▶ About this task
Using the film review of "A Time to Kill" below, answer each question briefly.
(a) Which actor plays Carl Lee Hailey?
(b) What is the name of the white lawyer who decides to defend Carl Lee?
(c) Which actor plays the courtroom adversary Rufus Buckley?

*** Page text ***

Perhaps director Joel Schumacher thought that adapting John Grisham's "A Time to Kill" would provide a welcome break from the simplicities of superhero filmmaking -- you know, a chance to tackle adult issues between "Batman" movies. But while Schumacher may have exchanged the Batcave for a Mississippi courtroom, he doesn't appear to have changed his stripes.

In Grisham's first -- and most substantive -- novel, the author explores the themes of justice, race and guilt in Faulkner country. Specifically, his attention falls on the trial of Carl Lee Hailey (Samuel L. Jackson), a black factory worker who, in front of half the citizens of Ford County, shoots and kills the two white men accused of viciously raping his 10-year-old daughter.

In his screen version, Schumacher does a flamboyant job of staging the book without showing the slightest interest in what it's about. Granted, Grisham's original is no masterpiece; it's beach reading, but it deserves credit for addressing its subject with some conviction and integrity.

But although the story pivots on subtle moral distinctions of complicity and guilt, the filmmakers paint the conflicts in the same broad, simplistic strokes used for "Independence Day" or the Batman films. It's slick, fast-paced and glamorously sexy -- like "To Kill a Mockingbird" with a blockbuster make-over.

The one virtue to this approach is that it isn't dull. The film has dynamism and energy, plus a healthy dose of star power -- all of which would be virtues if, at the same time, the filmmakers didn't ask to be taken seriously.

As the story is set up, the case against Carl Lee appears to be open-and-shut. But as the book attempts to demonstrate, when race and sex are mixed in modern-day Mississippi, there are no normal circumstances. If Lee relies on the legal system for satisfaction, in all probability the monsters who defiled his little girl will go free with a slap on the wrist. The thought that they might go unpunished drives him to pick up his gun and take matters into his own hands.

From the outset, Grisham avoids the usual questions of guilt and innocence that are usually the first priority in courtroom dramas: Lee's crime is committed in plain sight. Instead, the main issue is whether Lee's violent act was justified -- and in the larger sense, whether the taking of a life ever truly balances the scales of justice. But in the movie there is no higher moral authority than the jury's verdict.

The movie is seen through the eyes of Jake Brigance (Matthew McConaughey), the white lawyer who decides to defend Lee. A local boy who's evolved a half-step above most of his affluent, all-white crowd, Jake has a daughter, too. And in his heart of hearts, he knows full well what his reaction would be if his daughter had suffered as Carl Lee's had.

To take Lee's case, Jake has to oppose most of his friends -- including his secretary (Brenda Fricker), his best friend (Oliver Pratt) and, eventually, even his wife (Ashley Judd). He is depicted as the white knight -- the only man in the community willing to stand up in defense of goodness and right.

Jake's courtroom adversary is Rufus Buckley, a slick, ambitious operator played by Kevin Spacey, who pours on the regional flavoring without seeming to have much fun.

*** End of Page text ***
*** Data for analysis ***

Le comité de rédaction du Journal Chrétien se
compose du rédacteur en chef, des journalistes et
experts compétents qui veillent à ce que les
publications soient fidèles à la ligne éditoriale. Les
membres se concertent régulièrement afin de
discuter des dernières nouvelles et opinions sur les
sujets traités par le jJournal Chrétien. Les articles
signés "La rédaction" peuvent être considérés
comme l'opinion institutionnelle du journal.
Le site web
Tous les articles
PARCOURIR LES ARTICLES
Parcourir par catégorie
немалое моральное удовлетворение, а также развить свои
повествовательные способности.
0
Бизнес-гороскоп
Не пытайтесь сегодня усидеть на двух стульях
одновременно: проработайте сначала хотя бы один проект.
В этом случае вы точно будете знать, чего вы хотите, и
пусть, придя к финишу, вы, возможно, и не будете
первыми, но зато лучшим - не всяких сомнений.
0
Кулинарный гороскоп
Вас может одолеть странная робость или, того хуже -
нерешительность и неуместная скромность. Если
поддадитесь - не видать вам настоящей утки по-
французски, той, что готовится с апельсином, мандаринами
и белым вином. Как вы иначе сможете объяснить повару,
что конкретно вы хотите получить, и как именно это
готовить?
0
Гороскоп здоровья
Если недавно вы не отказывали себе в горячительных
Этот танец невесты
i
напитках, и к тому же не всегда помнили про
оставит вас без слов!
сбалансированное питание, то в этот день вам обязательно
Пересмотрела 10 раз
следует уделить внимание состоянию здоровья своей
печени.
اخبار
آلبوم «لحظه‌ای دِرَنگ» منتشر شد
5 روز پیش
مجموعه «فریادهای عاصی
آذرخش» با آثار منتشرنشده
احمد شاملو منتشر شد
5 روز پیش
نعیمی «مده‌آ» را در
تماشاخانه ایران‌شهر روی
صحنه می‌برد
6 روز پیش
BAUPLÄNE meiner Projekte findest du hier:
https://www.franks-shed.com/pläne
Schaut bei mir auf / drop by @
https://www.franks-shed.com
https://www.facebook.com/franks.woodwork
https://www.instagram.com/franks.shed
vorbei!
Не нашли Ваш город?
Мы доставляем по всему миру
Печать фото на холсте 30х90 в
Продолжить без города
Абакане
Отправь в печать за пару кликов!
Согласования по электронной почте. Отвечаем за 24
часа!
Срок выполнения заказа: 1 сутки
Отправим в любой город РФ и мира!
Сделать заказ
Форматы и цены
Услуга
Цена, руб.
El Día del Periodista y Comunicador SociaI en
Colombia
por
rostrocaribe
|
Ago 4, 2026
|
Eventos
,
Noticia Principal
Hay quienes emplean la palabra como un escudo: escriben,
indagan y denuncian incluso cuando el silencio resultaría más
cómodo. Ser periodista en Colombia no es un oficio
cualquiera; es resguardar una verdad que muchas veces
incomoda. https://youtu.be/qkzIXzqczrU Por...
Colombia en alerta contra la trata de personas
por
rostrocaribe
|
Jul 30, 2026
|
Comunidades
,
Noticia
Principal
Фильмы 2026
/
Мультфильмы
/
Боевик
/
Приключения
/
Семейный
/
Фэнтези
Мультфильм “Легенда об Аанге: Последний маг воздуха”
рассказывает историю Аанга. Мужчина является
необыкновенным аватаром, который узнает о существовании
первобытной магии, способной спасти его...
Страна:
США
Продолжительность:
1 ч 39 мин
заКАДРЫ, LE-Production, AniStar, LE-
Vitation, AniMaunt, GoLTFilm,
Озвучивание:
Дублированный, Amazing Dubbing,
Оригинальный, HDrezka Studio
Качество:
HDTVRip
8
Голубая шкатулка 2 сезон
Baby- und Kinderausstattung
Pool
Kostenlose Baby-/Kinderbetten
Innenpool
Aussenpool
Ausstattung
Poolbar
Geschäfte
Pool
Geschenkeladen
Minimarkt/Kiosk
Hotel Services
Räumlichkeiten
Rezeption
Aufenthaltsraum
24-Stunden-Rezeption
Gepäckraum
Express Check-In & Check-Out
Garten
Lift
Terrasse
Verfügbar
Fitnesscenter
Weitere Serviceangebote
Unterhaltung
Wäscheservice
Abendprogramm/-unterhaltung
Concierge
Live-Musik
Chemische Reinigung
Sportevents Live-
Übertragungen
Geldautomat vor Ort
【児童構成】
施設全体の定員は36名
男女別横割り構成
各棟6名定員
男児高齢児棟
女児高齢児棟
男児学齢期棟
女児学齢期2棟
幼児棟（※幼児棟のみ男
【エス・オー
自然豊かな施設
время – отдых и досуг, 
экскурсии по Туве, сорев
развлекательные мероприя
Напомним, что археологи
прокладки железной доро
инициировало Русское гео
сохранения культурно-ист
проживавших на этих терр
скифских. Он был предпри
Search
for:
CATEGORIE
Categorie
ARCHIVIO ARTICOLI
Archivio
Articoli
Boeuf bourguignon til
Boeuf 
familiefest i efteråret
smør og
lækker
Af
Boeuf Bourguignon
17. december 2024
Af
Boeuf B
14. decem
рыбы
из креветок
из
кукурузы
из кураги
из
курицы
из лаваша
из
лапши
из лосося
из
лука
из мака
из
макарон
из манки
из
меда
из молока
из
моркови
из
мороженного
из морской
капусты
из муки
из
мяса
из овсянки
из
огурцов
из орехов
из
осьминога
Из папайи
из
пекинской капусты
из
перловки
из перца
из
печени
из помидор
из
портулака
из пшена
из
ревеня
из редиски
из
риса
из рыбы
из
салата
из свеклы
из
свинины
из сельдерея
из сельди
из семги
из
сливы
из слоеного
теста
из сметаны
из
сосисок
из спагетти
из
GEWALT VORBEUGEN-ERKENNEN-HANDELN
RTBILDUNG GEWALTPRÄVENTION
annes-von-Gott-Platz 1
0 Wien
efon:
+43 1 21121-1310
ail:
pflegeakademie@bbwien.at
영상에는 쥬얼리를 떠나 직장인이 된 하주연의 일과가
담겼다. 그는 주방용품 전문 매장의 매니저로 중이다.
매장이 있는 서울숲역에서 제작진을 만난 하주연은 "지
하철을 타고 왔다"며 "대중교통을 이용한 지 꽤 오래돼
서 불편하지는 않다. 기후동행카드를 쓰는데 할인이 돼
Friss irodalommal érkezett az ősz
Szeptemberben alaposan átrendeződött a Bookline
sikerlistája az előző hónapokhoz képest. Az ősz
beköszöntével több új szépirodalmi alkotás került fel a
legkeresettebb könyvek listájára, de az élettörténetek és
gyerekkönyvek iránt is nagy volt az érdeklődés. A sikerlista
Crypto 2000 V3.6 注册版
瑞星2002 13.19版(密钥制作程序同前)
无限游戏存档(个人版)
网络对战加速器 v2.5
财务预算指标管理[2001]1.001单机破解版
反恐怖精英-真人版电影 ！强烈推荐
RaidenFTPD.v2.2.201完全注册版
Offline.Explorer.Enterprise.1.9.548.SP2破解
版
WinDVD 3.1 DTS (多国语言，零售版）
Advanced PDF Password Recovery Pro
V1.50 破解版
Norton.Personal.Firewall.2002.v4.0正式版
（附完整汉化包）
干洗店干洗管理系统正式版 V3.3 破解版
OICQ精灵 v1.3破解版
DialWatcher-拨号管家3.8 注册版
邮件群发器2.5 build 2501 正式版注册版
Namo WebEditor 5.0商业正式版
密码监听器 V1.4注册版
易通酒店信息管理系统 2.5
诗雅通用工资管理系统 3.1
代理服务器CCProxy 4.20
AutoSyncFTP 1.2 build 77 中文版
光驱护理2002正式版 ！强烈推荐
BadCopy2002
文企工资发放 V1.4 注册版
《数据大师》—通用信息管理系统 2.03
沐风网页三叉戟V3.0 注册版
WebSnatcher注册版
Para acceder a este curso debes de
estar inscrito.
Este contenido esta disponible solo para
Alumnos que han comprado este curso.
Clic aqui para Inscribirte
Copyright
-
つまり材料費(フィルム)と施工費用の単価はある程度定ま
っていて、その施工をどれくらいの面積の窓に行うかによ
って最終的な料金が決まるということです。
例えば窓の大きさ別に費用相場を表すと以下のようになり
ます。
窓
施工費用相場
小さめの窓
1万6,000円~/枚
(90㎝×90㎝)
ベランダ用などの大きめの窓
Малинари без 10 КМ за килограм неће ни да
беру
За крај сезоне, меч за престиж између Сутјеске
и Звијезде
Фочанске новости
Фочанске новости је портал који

*** End of Data for analysis ***

▶ Response to the exercise
(a) Samuel L. Jackson
(b) Jake Brigance
(c) Kevin Spacey